GeoEye Inc. Announces $350 Million Senior Secured Notes Offering
Thursday, 17 Sep 2009 04:09pm EDT 

GeoEye Inc. announced that it is proposing to offer in a private placement $350 million in aggregate principal amount of Senior Secured Notes due 2015 (the Notes Offering). The net proceeds of the Notes Offering are intended to be used to fund a Tender Offer (the Tender Offer) to purchase any and all of GeoEye's outstanding $250 million in aggregate principal amount of Floating Rate Senior Secured Notes due 2012 (the 2012 Notes), including the redemption of any 2012 Notes that remain outstanding after the expiration of the Tender Offer, and for general corporate purposes, which may include funding a portion of the costs of constructing a new high-resolution satellite. 

 
GeoEye Inc.

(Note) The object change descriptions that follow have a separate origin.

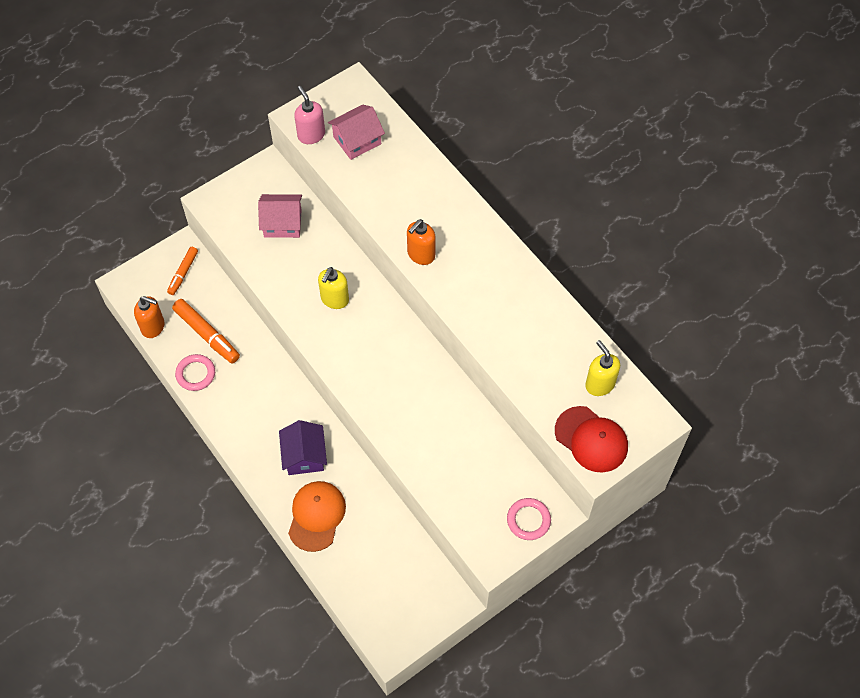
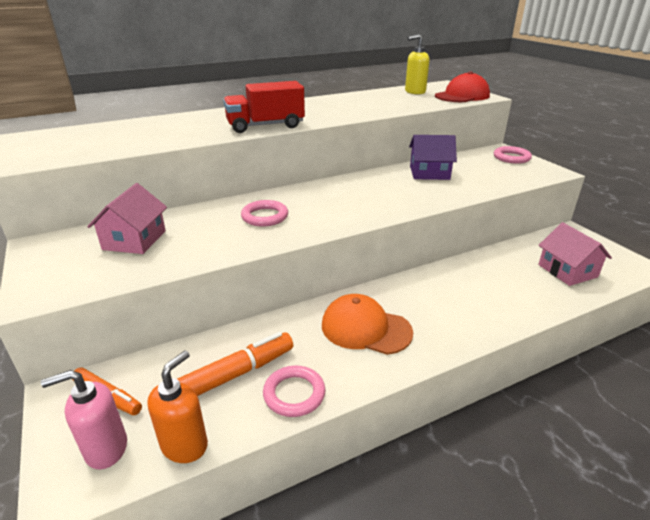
camera: 80 degrees left, 30 degrees down
(304, 455) = (431, 302): purple house -> purple house (429, 173)
(311, 135) = (55, 158): pink soap dispenser -> pink soap dispenser (106, 449)
(316, 516) = (507, 300): orange cap -> orange cap (365, 328)
(334, 299) = (265, 216): yellow soap dispenser -> pink ring
(357, 140) = (97, 140): pink house -> pink house (567, 271)
(421, 255) = (265, 126): orange soap dispenser -> red truck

Signs NextView Service Level Agreement Extension With National Geospatial-Intelligence Agency
Thursday, 10 Sep 2009 01:00pm EDT 

GeoEye Inc. announced that it has signed a contract to extend its Service Level Agreement with the National Geospatial-Intelligence Agency (NGA) through March 31, 2010. The contract extension gives the NGA continued access to high quality color imagery from the GeoEye-1 and IKONOS Earth-imaging satellites. GeoEye was awarded a contract with a maximum value of $50 million for the four-month extension period under essentially the same business terms as the prior agreement. The National Geospatial-Intelligence Agency has the option to extend the contract for an additional nine months on the same business terms, from April 1, 2010 to Dec. 31, 2010. The Company signed its initial Service Level Agreement in December 2008, and it was scheduled to expire Nov. 30, 2009.